Immediately after completing the wake up exercise, proceed to a set of heavy Barbell/Dumbbell/Cable Rows – 3-8 reps

Upper Back

Vertical Pull

  • Heavy Partial: Partial Chin-Ups with added weight, Partial Pull-downs – 3-8 reps
  • Isos: Attempt to Chin-Up or Pulldown a weight that is too heavy to be moved – Hold for 2-5 seconds for 3-8 reps
  • Plyos: N/A
  • Vibrations: Using a light weight (dumbbells, barbell, bands, etc..), perform 1 or 2 handed speed rows as fast as possible. I prefer the bands for this…less chance of injury Remember, think hummingbird wings – 3-8 reps

Immediately after completing the wake up exercise, proceed to a set of heavy Barbell/Dumbbell/Cable Rows – 3-8 reps

Lower Back – Core

Spinal Extension

  • Heavy Partial: N/A
  • Isos: N/A
  • Plyos: Overhead Medicine Ball Tosses to the rear – 3-8 reps

  • Vibrations: Band Triple Extension or Swing Snatches (light weight) – 3-8 reps

Immediately after completing the wake up exercise, proceed to a set of heavy Swings or Good Mornings or Deadlifts – 3-8 reps

Chest

  • Heavy Partial: Partial Bench Press in the power rack – 3-8 reps

  • Isos: Isometric Bench Press – Push the bar into an immovable object (ex. Power Rack) -  Hold for 2-5 seconds for 3-8 reps

  • Plyos: Medicine Ball Chest Throws (lying or standing)

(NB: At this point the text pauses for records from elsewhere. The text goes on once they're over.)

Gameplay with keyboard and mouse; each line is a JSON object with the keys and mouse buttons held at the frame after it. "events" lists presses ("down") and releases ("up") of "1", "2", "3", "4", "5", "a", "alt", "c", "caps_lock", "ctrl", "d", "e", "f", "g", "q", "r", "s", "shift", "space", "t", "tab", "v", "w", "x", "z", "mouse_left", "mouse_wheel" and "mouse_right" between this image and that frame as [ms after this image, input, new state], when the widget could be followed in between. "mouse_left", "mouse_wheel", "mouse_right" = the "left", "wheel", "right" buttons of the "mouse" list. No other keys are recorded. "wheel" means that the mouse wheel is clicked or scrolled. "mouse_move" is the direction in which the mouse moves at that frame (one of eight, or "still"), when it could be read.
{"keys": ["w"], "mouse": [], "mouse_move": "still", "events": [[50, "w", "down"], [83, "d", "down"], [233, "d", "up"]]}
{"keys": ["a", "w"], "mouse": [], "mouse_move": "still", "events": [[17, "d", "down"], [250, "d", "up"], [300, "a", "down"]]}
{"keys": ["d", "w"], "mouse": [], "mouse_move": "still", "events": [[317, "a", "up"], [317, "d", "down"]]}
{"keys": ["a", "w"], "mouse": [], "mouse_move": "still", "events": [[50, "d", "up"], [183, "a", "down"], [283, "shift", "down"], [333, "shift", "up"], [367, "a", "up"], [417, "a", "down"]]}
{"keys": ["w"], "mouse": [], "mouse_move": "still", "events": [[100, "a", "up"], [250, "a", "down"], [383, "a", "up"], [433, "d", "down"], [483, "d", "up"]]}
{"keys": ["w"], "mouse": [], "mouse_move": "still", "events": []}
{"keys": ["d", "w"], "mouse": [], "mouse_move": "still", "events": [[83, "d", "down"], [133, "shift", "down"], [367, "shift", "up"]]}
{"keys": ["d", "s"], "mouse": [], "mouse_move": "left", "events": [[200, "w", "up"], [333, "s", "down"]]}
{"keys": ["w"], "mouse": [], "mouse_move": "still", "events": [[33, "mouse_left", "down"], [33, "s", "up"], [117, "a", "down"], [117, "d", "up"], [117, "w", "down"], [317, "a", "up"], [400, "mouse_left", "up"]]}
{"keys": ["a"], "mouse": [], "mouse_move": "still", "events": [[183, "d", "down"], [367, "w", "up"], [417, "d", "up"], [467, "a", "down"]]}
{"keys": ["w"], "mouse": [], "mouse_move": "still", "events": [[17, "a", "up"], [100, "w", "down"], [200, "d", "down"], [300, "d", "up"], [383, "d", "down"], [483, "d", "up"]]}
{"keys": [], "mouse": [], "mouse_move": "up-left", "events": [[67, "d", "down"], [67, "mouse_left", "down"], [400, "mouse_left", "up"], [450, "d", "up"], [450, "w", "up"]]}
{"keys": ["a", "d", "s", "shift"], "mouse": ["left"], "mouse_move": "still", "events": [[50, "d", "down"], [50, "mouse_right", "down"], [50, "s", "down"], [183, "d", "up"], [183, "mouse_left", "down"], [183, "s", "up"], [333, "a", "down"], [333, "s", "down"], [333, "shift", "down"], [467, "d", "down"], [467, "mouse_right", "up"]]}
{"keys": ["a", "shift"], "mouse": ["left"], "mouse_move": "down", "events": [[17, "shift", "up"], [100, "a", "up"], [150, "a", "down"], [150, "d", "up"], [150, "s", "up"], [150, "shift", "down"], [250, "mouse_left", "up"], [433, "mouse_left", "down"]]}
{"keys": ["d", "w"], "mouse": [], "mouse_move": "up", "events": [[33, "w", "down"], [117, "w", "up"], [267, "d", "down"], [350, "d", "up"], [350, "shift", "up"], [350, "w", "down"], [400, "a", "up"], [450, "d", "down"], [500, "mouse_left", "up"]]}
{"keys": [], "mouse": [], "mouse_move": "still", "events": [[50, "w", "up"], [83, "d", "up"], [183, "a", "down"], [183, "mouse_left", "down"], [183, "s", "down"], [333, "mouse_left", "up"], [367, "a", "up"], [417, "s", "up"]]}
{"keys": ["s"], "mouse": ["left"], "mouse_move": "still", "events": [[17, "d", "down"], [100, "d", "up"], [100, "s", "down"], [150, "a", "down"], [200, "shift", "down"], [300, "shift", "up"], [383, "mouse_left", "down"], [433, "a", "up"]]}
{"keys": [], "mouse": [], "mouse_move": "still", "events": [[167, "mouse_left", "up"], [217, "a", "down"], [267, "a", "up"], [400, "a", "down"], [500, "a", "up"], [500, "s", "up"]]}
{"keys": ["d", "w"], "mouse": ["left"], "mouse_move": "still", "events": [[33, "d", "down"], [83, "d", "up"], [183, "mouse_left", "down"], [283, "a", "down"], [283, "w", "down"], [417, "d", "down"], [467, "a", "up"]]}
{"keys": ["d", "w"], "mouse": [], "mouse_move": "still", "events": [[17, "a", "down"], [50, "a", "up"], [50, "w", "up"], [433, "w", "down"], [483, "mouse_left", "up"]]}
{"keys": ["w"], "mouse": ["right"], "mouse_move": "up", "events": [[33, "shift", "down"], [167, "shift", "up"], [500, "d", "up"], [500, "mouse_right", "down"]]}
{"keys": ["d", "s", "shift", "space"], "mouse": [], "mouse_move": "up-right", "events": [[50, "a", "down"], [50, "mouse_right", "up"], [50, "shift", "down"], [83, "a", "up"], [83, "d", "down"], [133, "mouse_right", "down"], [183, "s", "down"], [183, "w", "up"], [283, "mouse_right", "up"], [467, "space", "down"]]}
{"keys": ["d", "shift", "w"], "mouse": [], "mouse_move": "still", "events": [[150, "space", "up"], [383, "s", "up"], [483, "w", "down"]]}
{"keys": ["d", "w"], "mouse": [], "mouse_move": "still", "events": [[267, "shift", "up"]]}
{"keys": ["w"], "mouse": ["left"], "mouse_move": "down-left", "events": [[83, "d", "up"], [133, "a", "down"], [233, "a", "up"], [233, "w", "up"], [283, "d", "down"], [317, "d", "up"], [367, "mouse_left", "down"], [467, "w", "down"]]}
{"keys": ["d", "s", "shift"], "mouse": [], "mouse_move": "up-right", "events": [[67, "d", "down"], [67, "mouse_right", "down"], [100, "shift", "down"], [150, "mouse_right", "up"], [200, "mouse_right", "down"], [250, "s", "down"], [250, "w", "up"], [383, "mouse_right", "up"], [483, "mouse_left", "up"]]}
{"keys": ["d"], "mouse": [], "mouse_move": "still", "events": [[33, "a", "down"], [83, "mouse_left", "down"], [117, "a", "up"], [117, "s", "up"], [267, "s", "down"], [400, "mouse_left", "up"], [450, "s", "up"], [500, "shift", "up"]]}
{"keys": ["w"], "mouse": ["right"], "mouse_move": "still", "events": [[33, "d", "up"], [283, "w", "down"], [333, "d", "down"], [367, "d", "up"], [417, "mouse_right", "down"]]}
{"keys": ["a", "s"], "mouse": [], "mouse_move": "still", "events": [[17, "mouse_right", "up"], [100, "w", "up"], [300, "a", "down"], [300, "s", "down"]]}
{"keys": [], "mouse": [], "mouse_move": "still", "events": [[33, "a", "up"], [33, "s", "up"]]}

  • Vibrations: Band Chest Press for speed

Immediately after completing the wake up exercise, proceed to a set of Chest Presses for 3-8 reps

Abs – Core

Spinal Flexion

  • Heavy Partial: N/A
  • Isos: N/A
  • Plyos: Medicine Ball Slams – 3-8 reps

  • Vibrations: Standing Band Crunch – 3-8 reps

Immediately after completing the wake up exercise, proceed to a set of Standing Cable Crunches (just like the band crunch except using a pull-down cable machine) – 3-8 reps

Obliques – Core

Spinal Rotation/Lateral Flexion

  • Heavy Partial: N/A
  • Isos: N/A
  • Plyos: Rotational Medicine Ball Slams – 3-8 reps


  • Vibrations: Band Wood Chops – 3-8 reps (move faster than the girls in the video)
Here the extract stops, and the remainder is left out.